How much should a book cost?
The lawsuit by the US Department of Justice against Apple hangs over the London Book Fair that’s been going on this week. It alleges that Apple conspired with publishers to raise eBook prices by switching from wholesale – which Amazon used, where they sell the book to a retailer at a fixed price and the retailer decides how much it costs to the reader – to the agency model, where the publishers set a price and Apple just takes a cut. When the publishers switched over, eBooks immediately jumped in price, from Kindles £9.99 to something closer to physical hardbacks. This fact is one of the reason behind the lawsuit, and I think a lot of ordinary readers would see it as evidence of collusion. Without all the cost of printing, shipping and warehousing, shouldn’t eBooks be a lot cheaper that physical ones?
That whole idea is based on the mistaken assumption that the physical book is the expensive part. I thought that myself before I was published and began to look into it. Actually the cost of print and warehousing is only about a tenth to a third of a book’s price, depending on who you talk to. By far the biggest expense is paying people to sift through the slush pile, help an author you find there edit their work, and then pay some other people to market it. All of these costs are hidden or unknown to the reader. My books went through my agent, my editor at John Murray, then a copy editor, then a proofer, each draft coming back to me for more revision. I am grateful to all of them, because I know their work made my novels better. The fact that a book is electronically published or printed doesn’t change the need for quality control.
Let’s go back to the price difference that resulted between Amazon and Apple: Was $9.99 the ‘true’ price of an eBook, and the increase pure collusion gravy? Actually publishers were selling the eBooks to Amazon for more than that, and it was selling them to us at a loss to gain market share for the Kindle. Once it had achieved its goal, Amazon would have a captive market and no longer feel the need to take a hit on eBooks. In the meantime it was pushing all publishers for deeper and deeper discounts, to in essence make publishers (and me) pay for the cost of increasing Kindle market share. This fact was as hidden to the consumer as the cost of editing. All they knew was that eBooks cost £9.99, and then they didn’t.

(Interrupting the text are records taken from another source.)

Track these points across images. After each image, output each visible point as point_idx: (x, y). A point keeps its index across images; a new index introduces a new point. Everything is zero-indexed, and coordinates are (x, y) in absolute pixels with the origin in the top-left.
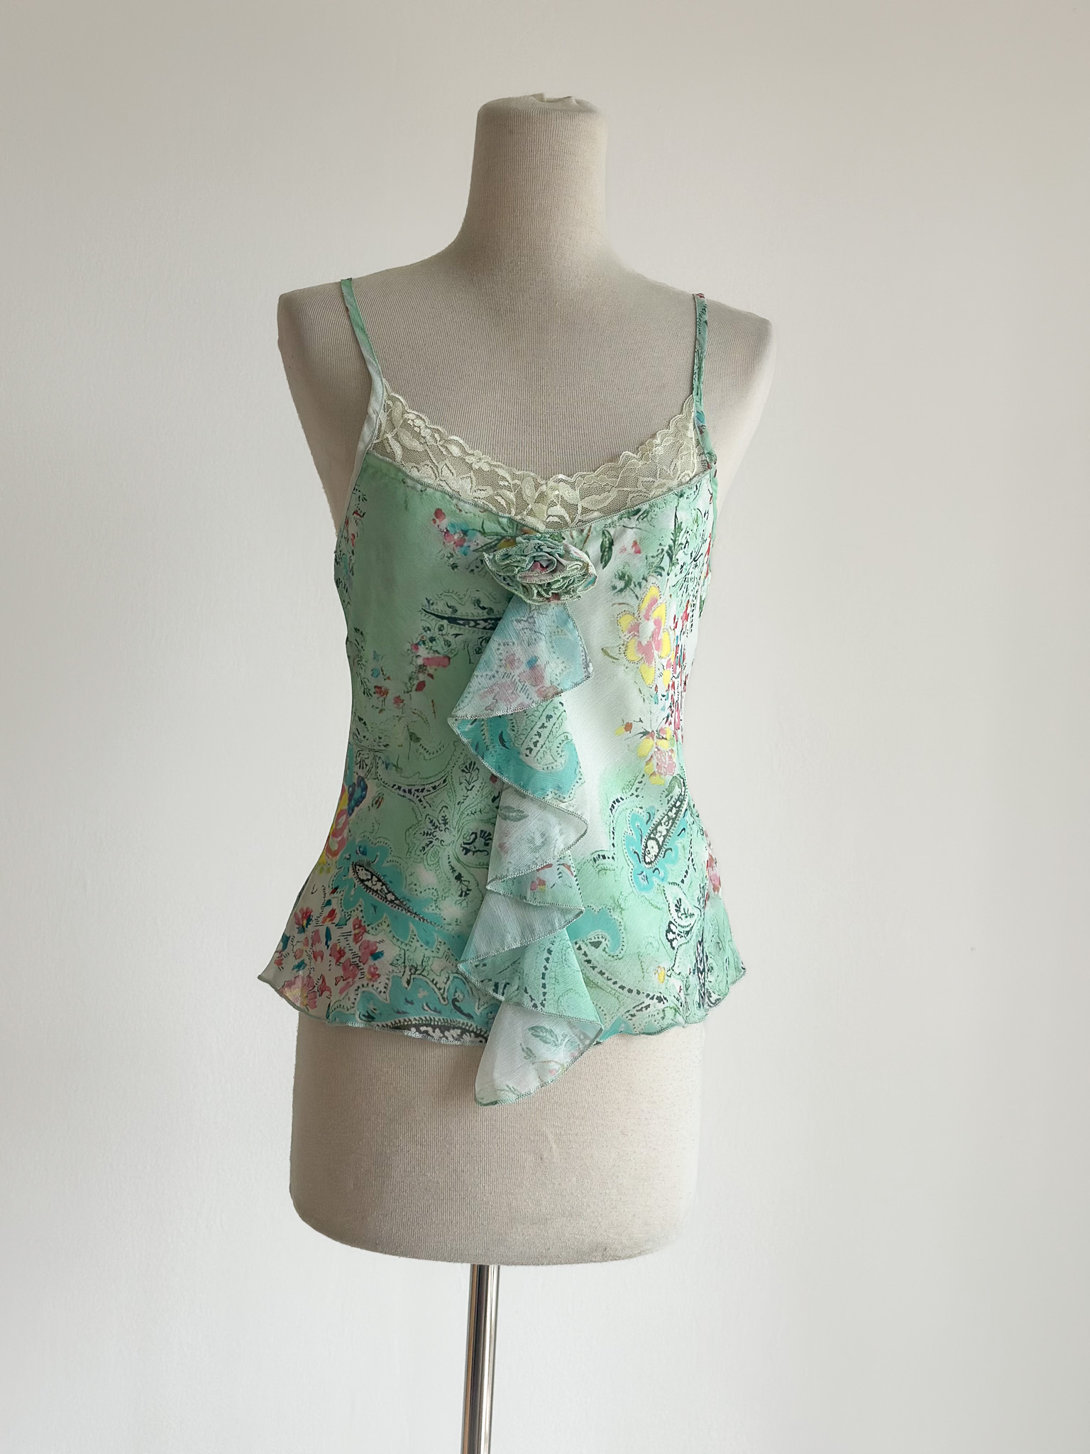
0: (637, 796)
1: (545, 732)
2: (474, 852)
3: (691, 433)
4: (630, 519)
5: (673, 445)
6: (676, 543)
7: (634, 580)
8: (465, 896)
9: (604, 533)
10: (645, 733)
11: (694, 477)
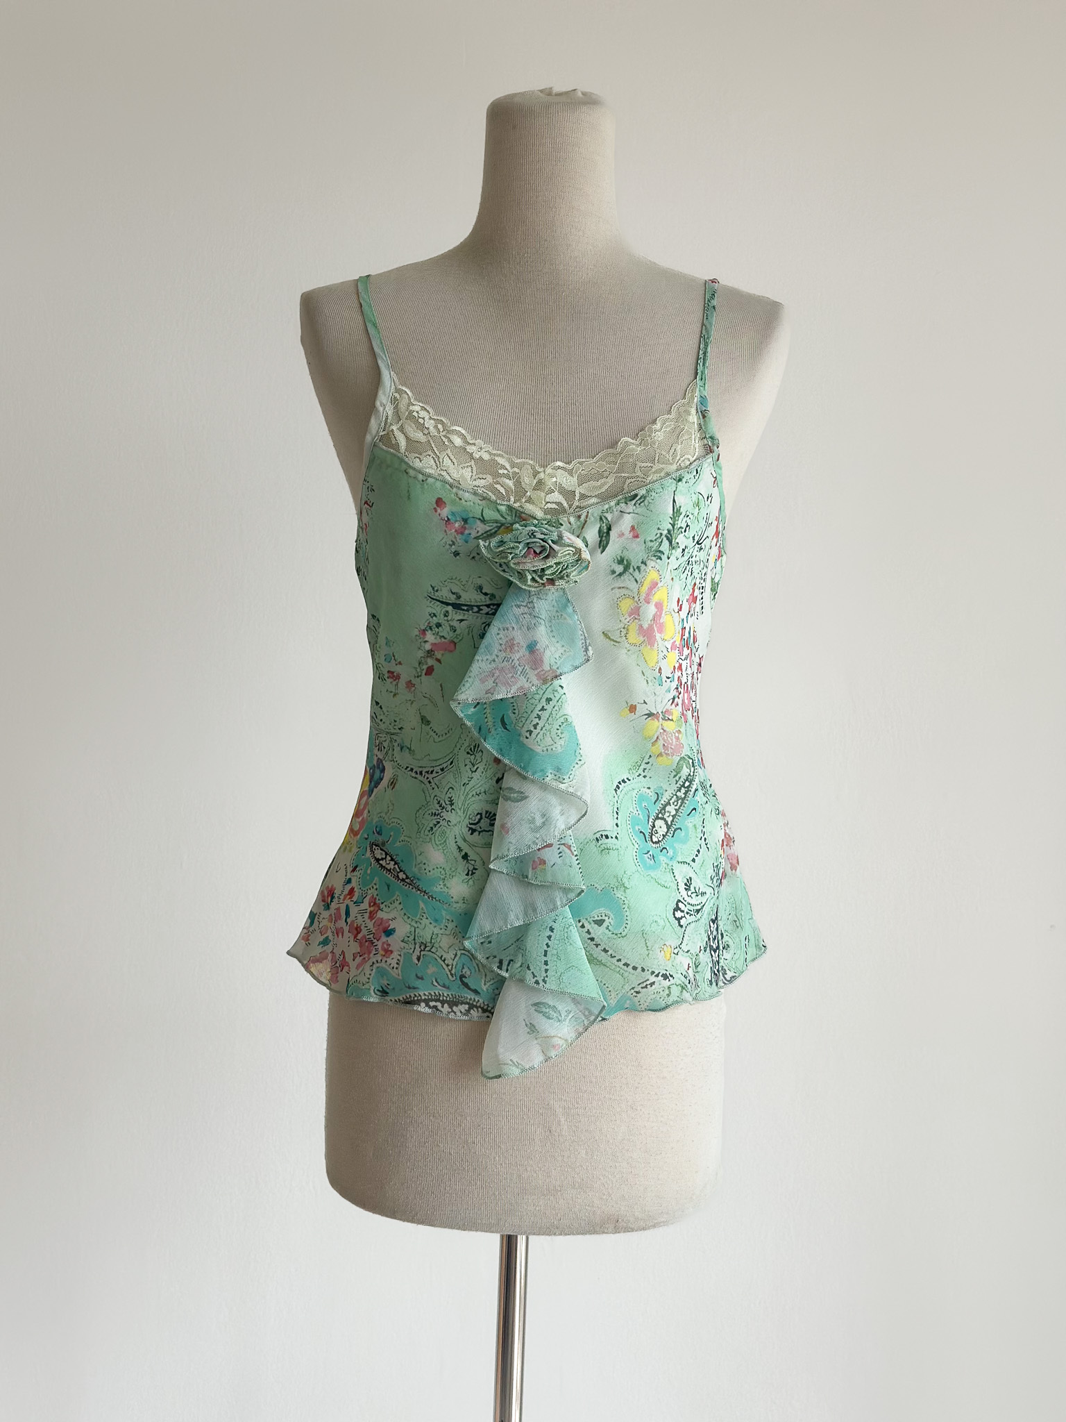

This problem is all over the wider economy. Over the past 15-20 years, we have become habituated to think things are cheaper than they are, with loss-leader specials and fast fashion cheapened by currency manipulation, food and especially meat massively subsidised by government assistance to farmers, to name a few examples. Our idea of the value of things has been completely warped by forces we can’t see or control. Our monkey brains still store value in physical objects, not ideas. So if we are paying that high a price for an eBook, we feel robbed, because we are getting nothing to hold and touch for our money.
So how much should books cost? I think we haven’t decided yet. The era of self-publishing will bring those hidden editorial costs out into the open, by showing what a book can look like without them. If people are happy with the 99p self published eBooks, then that is how much they will cost. I personally am happy to pay more for a book that has been edited, — I still think a £7.99 paperback is great value considering how many hours of enjoyment I will get out of it. We’re going to see how many other people hold the same opinion.